IRAN - Londres qualifie cette nouvelle vidéo de "sandaleuse"….
La télévision iranienne
Al Alam a diffusé vendredi à 11h30 une nouvelle
interview de l'un des 15 marins britanniques détenus par l'Iran. Nathan Thomas Sommers y explique comment ils ont «pénétré dans les eaux iraniennes» et s'excuse auprès du peuple iranien. Le ministère britannique des Affaires étrangères a aussitôt réagi en qualifiant cette vidéo de «scandaleuse» et relevant de la «propagande».
Ahmadinejad veut des excuses
Mercredi, la télévision iranienne avait déjà
diffusé des images des marins arrêtés le 23 mars dans le Golfe, et des extraits d'une lettre dans laquelle la seule femme du groupe expliquait qu'ils étaient «apparemment» entré dans les eaux iraniennes. Londres a pourtant démontré, cartes satellites à l’appui, que les marins ont été capturés à environ 3,15 km à l’intérieur des eaux territoriales irakiennes.

[Items stockés du jeu de données]
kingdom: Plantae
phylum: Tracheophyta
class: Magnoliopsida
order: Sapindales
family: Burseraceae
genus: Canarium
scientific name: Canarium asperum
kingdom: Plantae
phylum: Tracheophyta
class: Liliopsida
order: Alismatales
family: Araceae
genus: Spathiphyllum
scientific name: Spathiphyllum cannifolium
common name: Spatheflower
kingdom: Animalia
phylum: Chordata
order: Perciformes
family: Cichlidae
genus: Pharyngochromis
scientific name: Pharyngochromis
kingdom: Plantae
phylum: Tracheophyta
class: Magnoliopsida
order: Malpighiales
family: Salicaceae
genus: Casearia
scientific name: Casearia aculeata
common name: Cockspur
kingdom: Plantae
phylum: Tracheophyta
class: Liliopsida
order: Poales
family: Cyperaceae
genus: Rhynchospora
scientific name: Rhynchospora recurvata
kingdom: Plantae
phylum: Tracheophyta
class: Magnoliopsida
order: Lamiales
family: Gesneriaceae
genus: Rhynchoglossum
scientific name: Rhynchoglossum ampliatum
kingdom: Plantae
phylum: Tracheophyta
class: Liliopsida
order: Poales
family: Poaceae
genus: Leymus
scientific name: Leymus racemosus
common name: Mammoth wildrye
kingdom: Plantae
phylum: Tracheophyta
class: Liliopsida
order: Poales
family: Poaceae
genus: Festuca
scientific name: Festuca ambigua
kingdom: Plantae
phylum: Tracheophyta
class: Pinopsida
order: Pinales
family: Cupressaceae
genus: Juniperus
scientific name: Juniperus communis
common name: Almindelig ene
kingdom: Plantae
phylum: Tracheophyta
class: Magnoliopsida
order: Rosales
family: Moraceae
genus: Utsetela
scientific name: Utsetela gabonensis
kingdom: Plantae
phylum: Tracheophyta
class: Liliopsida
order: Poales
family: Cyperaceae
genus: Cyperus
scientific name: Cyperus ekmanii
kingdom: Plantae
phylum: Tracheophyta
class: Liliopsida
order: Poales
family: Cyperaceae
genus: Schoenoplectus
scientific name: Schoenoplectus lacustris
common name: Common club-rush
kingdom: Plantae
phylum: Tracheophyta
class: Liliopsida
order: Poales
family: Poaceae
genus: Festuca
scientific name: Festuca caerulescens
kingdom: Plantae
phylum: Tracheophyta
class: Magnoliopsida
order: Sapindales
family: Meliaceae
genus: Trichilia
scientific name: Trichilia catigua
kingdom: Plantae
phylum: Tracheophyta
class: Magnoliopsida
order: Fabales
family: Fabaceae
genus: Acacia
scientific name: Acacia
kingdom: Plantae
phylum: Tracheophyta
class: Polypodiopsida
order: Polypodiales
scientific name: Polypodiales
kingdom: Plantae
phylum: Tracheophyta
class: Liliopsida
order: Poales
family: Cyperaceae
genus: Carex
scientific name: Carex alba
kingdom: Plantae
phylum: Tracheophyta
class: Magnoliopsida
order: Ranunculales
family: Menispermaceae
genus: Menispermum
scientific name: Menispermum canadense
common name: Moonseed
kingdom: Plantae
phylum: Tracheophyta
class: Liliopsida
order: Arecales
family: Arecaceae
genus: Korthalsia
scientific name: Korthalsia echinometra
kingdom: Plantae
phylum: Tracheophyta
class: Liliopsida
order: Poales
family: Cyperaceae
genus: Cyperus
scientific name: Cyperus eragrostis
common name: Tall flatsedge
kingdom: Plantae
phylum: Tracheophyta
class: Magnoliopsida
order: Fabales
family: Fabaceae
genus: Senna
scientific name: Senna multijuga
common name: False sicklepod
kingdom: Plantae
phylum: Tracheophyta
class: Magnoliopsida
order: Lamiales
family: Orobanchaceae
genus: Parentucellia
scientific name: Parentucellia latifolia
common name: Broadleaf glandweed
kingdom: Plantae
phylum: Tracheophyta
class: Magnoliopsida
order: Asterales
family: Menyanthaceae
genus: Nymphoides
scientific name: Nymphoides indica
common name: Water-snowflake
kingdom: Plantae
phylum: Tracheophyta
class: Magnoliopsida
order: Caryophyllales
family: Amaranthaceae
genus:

--- Consignes ---
- 1) Recopiez le passage de l'extrait sur les marins britanniques, en commençant par « Ahmadinejad veut des » et en allant jusqu'à « eaux territoriales irakiennes. ».
- 2) Répondez à ces questions sur l'extrait consacré aux marins britanniques :
(a) À quelle heure Al Alam a-t-elle diffusé la nouvelle interview vendredi ?
(b) À quelle date les marins ont-ils été arrêtés dans le Golfe ?
(c) À quelle distance à l'intérieur des eaux territoriales irakiennes les marins ont-ils été capturés, d'après Londres ?
- 3) Poursuivez l'extrait sur les marins britanniques détenus par l'Iran à partir de sa dernière phrase.
Les items enregistrés ne sont pas utiles ici.

--- Réponses ---
- 1)
Ahmadinejad veut des excuses
Mercredi, la télévision iranienne avait déjà
diffusé des images des marins arrêtés le 23 mars dans le Golfe, et des extraits d'une lettre dans laquelle la seule femme du groupe expliquait qu'ils étaient «apparemment» entré dans les eaux iraniennes. Londres a pourtant démontré, cartes satellites à l’appui, que les marins ont été capturés à environ 3,15 km à l’intérieur des eaux territoriales irakiennes.

- 2)
(a) À 11h30.
(b) Le 23 mars.
(c) À environ 3,15 km.

- 3)
Rien n’y fait. Après
le général Alireza Afshar, membre des
gardiens de la Révolution qui ont enlevé les soldats britanniques, c’était au tour du président iranien lui-même, Mahmoud Ahmadinejad, de demander vendredi des excuses à la Grande-Bretagne dans une conversation téléphonique avec le Premier ministre turc Recep Tayyip Erdogan. Une «note formelle» transmise jeudi soir à l'ambassade du Royaume-Uni à Téhéran était pourtant d'une tonalité plus modérée, dénonçant «un acte illégal» mais ne formulant pas de demande d'excuses.
Un religieux iranien conservateur, Ahmad Khatami, a quant à lui averti que «la Grande-Bretagne paiera un prix élevé si elle poursuit ses manoeuvres d'intimidation». Dans son prêche à la prière hebdomadaire musulmane à Téhéran, il a aussi mis en garde l'Union européenne contre toute «ingérence, car son ingérence compliquera encore plus la situation».
«Message de solidarité»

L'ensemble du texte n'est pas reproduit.